What steps would you recommend taking for using the small depth anything relative depth estimation model with the metric depth estimation pipeline? Will it need to be re-trained or should I be able to swap them and it still work somewhat correctly?

mvish7 commented 5 months ago

I finetuned a metric depth model on custom dataset. From my tinkering with depth anything codebase:

To switch encoder: You need to modify build function as shown below:

https://github.com/LiheYoung/Depth-Anything/blob/e7ef4b4b7a0afd8a05ce9564f04c1e5b68268516/metric_depth/zoedepth/models/base_models/depth_anything.py#L334

Replace depth_anything = DPT_DINOv2(encoder='vitl', out_channels=[256, 512, 1024, 1024], use_clstoken=False) By depth_anything = DPT_DINOv2(encoder='vits', features=64, out_channels=[48, 96, 192, 384], use_clstoken=False)

On the dataset side:

You need to accommodate your dataset to follow the preprocessing and augmentation done in https://github.com/LiheYoung/Depth-Anything/blob/e7ef4b4b7a0afd8a05ce9564f04c1e5b68268516/metric_depth/zoedepth/data/data_mono.py#L292

If your depth GT needs custom scaling as shown below then apply such scaling and you should be good to go. https://github.com/LiheYoung/Depth-Anything/blob/e7ef4b4b7a0afd8a05ce9564f04c1e5b68268516/metric_depth/zoedepth/data/data_mono.py#L353

Denny-kef commented 5 months ago

@mvish7 Can you just swap out the encoder and not finetune the model and it still work?
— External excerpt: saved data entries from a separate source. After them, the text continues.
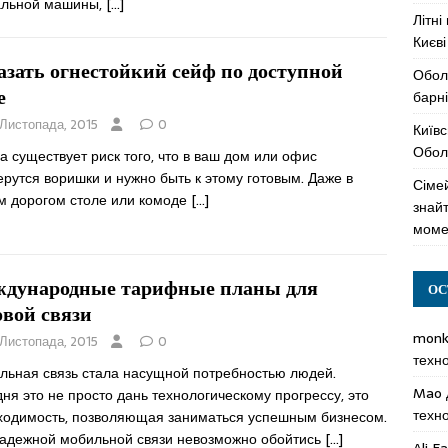
альной машины,
[…]
Літні
Києві
азать огнестойкий сейф по доступной
Обол
е
барні
 Листопада, 2015
0
Київс
Оболо
а существует риск того, что в ваш дом или офис
рутся воришки и нужно быть к этому готовым. Даже в
Сімей
м дорогом столе или комоде
[…]
знай
моме
дународные тарифные планы для
ОС
овой связи
mon
 Листопада, 2015
0
техн
льная связь стала насущной потребностью людей.
Mao
ня это не просто дань технологическому прогрессу, это
техн
ходимость, позволяющая заниматься успешным бизнесом.
надежной мобильной связи невозможно обойтись
[…]
Ali F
mvish7 commented 5 months ago

Hi As the base DepthAnything model is trained for relative depth, just swapping the encoder won't produce metric depth. From my experience within 3 epochs of fine tuning the model has learned the depth scale of our custom dataset.

cosmosmosco commented 4 months ago

@mvish7 Hi, I want to ask how many pairs of rgb-depth have you used for fintuning. I have used 100 pairs of my own data and trained 50 epochs, but the result seems not accurate. I also want to know if the parameter --pretrained_resource="" in train_mono.py is depth_anything_metric_depth_outdoor.pt? If I use depth_anything_vitl14.pth, there will be a mismatch error in state_dict.

LiheYoung commented 4 months ago

Hi @cosmosmosco, the argument --pretrained_resource="" is for loading a pre-trained checkpoint (containing entire model parameters). Please just set it as an empty string when launching your training script.

cosmosmosco commented 4 months ago

Hi @cosmosmosco, the argument --pretrained_resource="" is for loading a pre-trained checkpoint (containing entire model parameters). Please just set it as an empty string when launching your training script.

Thank you. It really helps.

abhishek0696 commented 3 months ago

@mvish7 @cosmosmosco I am trying to finetune the zoedepth+depthanything model on a custom outdoor dataset for which I do have the pixel-wise gt. Can you please throw some light on data preparation, which config to use, and how best to use the script along with the changes in the script and the specific arguments for a custom dataset? Thanks in advance!